Por meio desse processo, o artista confronta o espectador com uma tensão fundamental entre forma positiva e negativa, entre presença e ausência. No entanto, longe de estabelecer uma oposição rígida, ambas as dimensões são apresentadas em pé de igualdade, borrando as fronteiras que tradicionalmente as separam. O ato de cortar não apenas gera a obra de arte, mas também produz a separação que permite às formas se libertarem da relação clássica figura-fundo.
Dessa forma, o espaço expositivo deixa de funcionar como um recipiente neutro e se torna um campo ativo de relações. As formas não apenas o ocupam, mas o reconfiguram constantemente, dialogando entre si e com a arquitetura através do vazio e da matéria. O resultado não é a representação de uma paisagem, mas a construção de uma paisagem real dentro do próprio espaço da galeria.
Ao entrar na exposição, o corpo do visitante inevitavelmente se envolve nessa configuração. A experiência deixa de ser contemplativa e estática, tornando-se uma jornada física e dinâmica. O significado da obra é construído a partir do movimento, da proximidade e da distância, bem como do ritmo corporal da pessoa que a vivencia.
Nesse sentido, a dimensão performativa da exposição emerge do encontro entre objetos escultóricos e corpos em movimento. A percepção não depende mais de um único ponto de vista, mas sim de uma multiplicidade de relações mutáveis. Essa ativação do espaço remete à prática de Alexander Calder, que libertou a escultura de sua imobilidade para integrá-la a um diálogo dinâmico com a arquitetura e o meio ambiente.

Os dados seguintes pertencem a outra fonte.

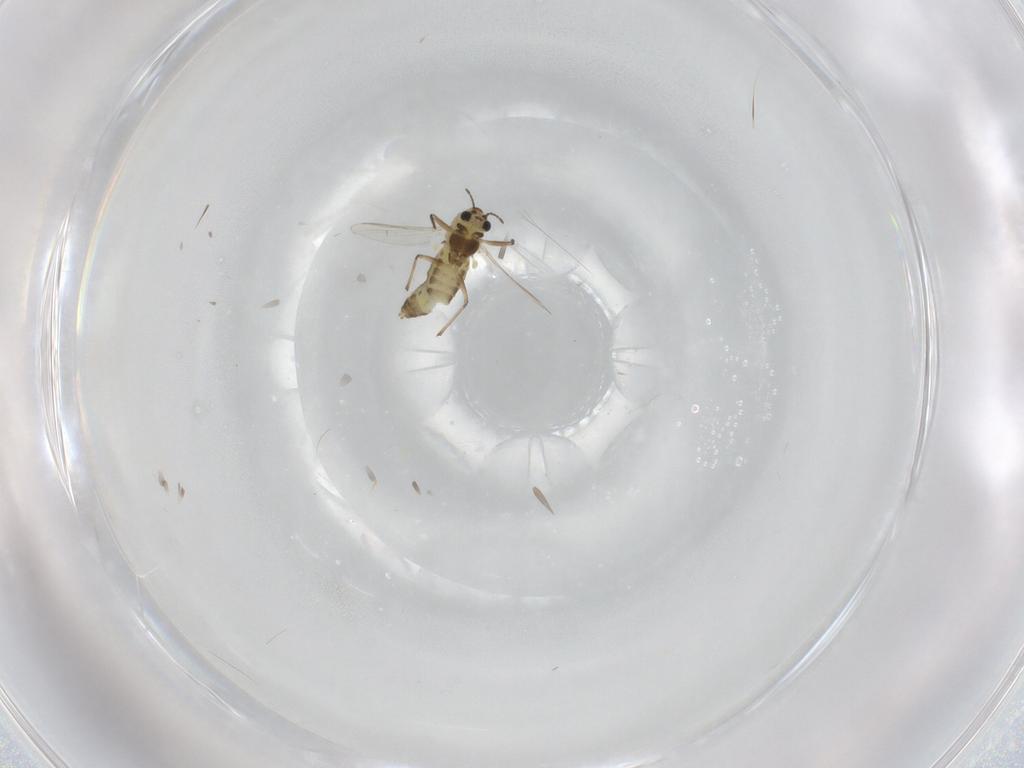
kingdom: Animalia
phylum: Arthropoda
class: Insecta
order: Diptera
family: Chironomidae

À medida que os visitantes percorrem a exposição, sua experiência se aproxima do que Gilles Deleuze chamou de “geopoética”: uma forma de percepção da paisagem que surge da acumulação de impressões simultâneas, em constante transformação e sem um significado fixo. A paisagem, historicamente entendida não como a natureza em si, mas como uma imagem construída, aparece aqui desestabilizada.
Ballester Moreno inverte essa lógica representacional. Em vez de traduzir o mundo em uma imagem, ele reintroduz as condições da representação no próprio espaço físico. Assim, a paisagem deixa de ser algo observado e se torna algo que acontece. Uma experiência que não representa o ambiente, mas o ativa e o torna perceptível no exato momento em que o espectador o atravessa.